Cheap, Oxide-Based Materials Boost Promise of Hydrogen Fuel

Inexpensive Production Materials Boost Promise of Hydrogen Fuel

One of the limitations of using sunlight to create fuels like hydrogen has been the high cost of producing the semiconductors and catalysts needed. UW–Madison scientists are making progress on an answer. Credit: Bryce Richter

Researchers at the University of Wisconsin-Madison have combined cheap, oxide-based materials to split water into hydrogen and oxygen gases using solar energy with a solar-to-hydrogen conversion efficiency of 1.7 percent, the highest reported for any oxide-based photoelectrode system.

Generating electricity is not the only way to turn sunlight into energy we can use on demand. The sun can also drive reactions to create chemical fuels, such as hydrogen, that can in turn power cars, trucks, and trains.

The trouble with solar fuel production is the cost of producing the sun-capturing semiconductors and the catalysts to generate fuel. The most efficient materials are far too expensive to produce fuel at a price that can compete with gasoline.

“In order to make commercially viable devices for solar fuel production, the material and the processing costs should be reduced significantly while achieving a high solar-to-fuel conversion efficiency,” says Kyoung-Shin Choi, a chemistry professor at the University of Wisconsin-Madison.

In a study published in the journal Science, Choi and postdoctoral researcher Tae Woo Kim combined cheap, oxide-based materials to split water into hydrogen and oxygen gases using solar energy with a solar-to-hydrogen conversion efficiency of 1.7 percent, the highest reported for any oxide-based photoelectrode system.

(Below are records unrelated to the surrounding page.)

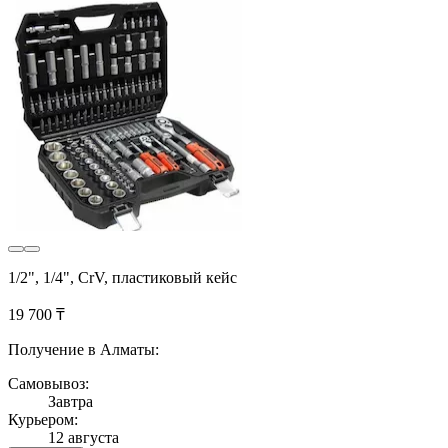
1/2", 1/4", CrV, пластиковый кейс
19 700 ₸
Получение в Алматы:
Самовывоз:
Завтра
Курьером:
12 августа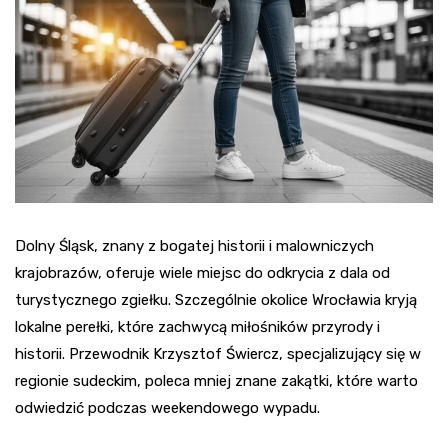
Dolny Śląsk, znany z bogatej historii i malowniczych
krajobrazów, oferuje wiele miejsc do odkrycia z dala od
turystycznego zgiełku. Szczególnie okolice Wrocławia kryją
lokalne perełki, które zachwycą miłośników przyrody i
historii. Przewodnik Krzysztof Świercz, specjalizujący się w
regionie sudeckim, poleca mniej znane zakątki, które warto
odwiedzić podczas weekendowego wypadu.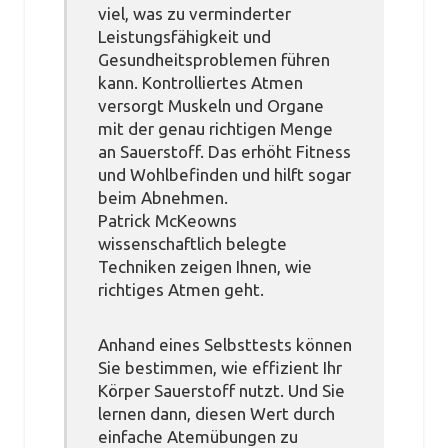
viel, was zu verminderter
Leistungsfähigkeit und
Gesundheitsproblemen führen
kann. Kontrolliertes Atmen
versorgt Muskeln und Organe
mit der genau richtigen Menge
an Sauerstoff. Das erhöht Fitness
und Wohlbefinden und hilft sogar
beim Abnehmen.
Patrick McKeowns
wissenschaftlich belegte
Techniken zeigen Ihnen, wie
richtiges Atmen geht.
Anhand eines Selbsttests können
Sie bestimmen, wie effizient Ihr
Körper Sauerstoff nutzt. Und Sie
lernen dann, diesen Wert durch
einfache Atemübungen zu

Choi created solar cells from bismuth vanadate using electrodeposition — the same process employed to make gold-plated jewelry or surface-coat car bodies — to boost the compound’s surface area to a remarkable 32 square meters for each gram.

“Without fancy equipment, high temperature or high pressure, we made a nanoporous semiconductor of very tiny particles that have a high surface area,” says Choi, whose work is supported by the National Science Foundation. “More surface area means more contact area with water, and, therefore, more efficient water splitting.”

Bismuth vanadate needs a hand in speeding the reaction that produces fuel, and that’s where the paired catalysts come in.

While there are many research groups working on the development of photoelectric semiconductors, and many working on the development of water-splitting catalysts, according to Choi, the semiconductor-catalyst junction gets relatively little attention.

“The problem is, in the end you have to put them together,” she says. “Even if you have the best semiconductor in the world and the best catalyst in the world, their overall efficiency can be limited by the semiconductor-catalyst interface.”

Choi and Kim exploited a pair of cheap and somewhat flawed catalysts — iron oxide and nickel oxide — by stacking them on the bismuth vanadate to take advantage of their relative strengths.

“Since no one catalyst can make a good interface with both the semiconductor and the water that is our reactant, we choose to split that work into two parts,” Choi says. “The iron oxide makes a good junction with bismuth vanadate, and the nickel oxide makes a good catalytic interface with water. So we use them together.”

The dual-layer catalyst design enabled simultaneous optimization of semiconductor-catalyst junction and catalyst-water junction.

“Combining this cheap catalyst duo with our nanoporous high surface area semiconductor electrode resulted in the construction of an inexpensive all oxide-based photoelectrode system with a record high efficiency,” Choi says.

She expects the basic work done to prove the efficiency enhancement by nanoporous bismuth vanadate electrode and dual catalyst layers will provide labs around the world with fodder for leaps forward.

“Other researchers studying different types of semiconductors or different types of catalysts can start to use this approach to identify which combinations of materials can be even more efficient,” says Choi, whose lab is already tweaking their design. “With some engineering, the efficiency we achieved could be further improved very fast.”

Reference: “Nanoporous BiVO4 Photoanodes with Dual-Layer Oxygen Evolution Catalysts for Solar Water Splitting” by Tae Woo Kim and Kyoung-Shin Choi, 13 February 2014, Science.
DOI: 10.1126/science.1246913

 

1 Comment on "Cheap, Oxide-Based Materials Boost Promise of Hydrogen Fuel"

  1. So we got an efficiency value 1.7% to play with and it’s 10x the land area that solar needs to produce power as GW of hydrogen instead of GW of electrical. This is in the same ballpark as producing biomass for energy.

    If all US energy of 100XJ/yr was made only with PV, we are looking at using about 5% of the US land area, already pretty bad. So lets use 10x the land area to make hydrogen which can then be base load, no batteries needed.

    So we have free sun, free land not doing much, cheap harvesting devices covering the country, what could possibly be better.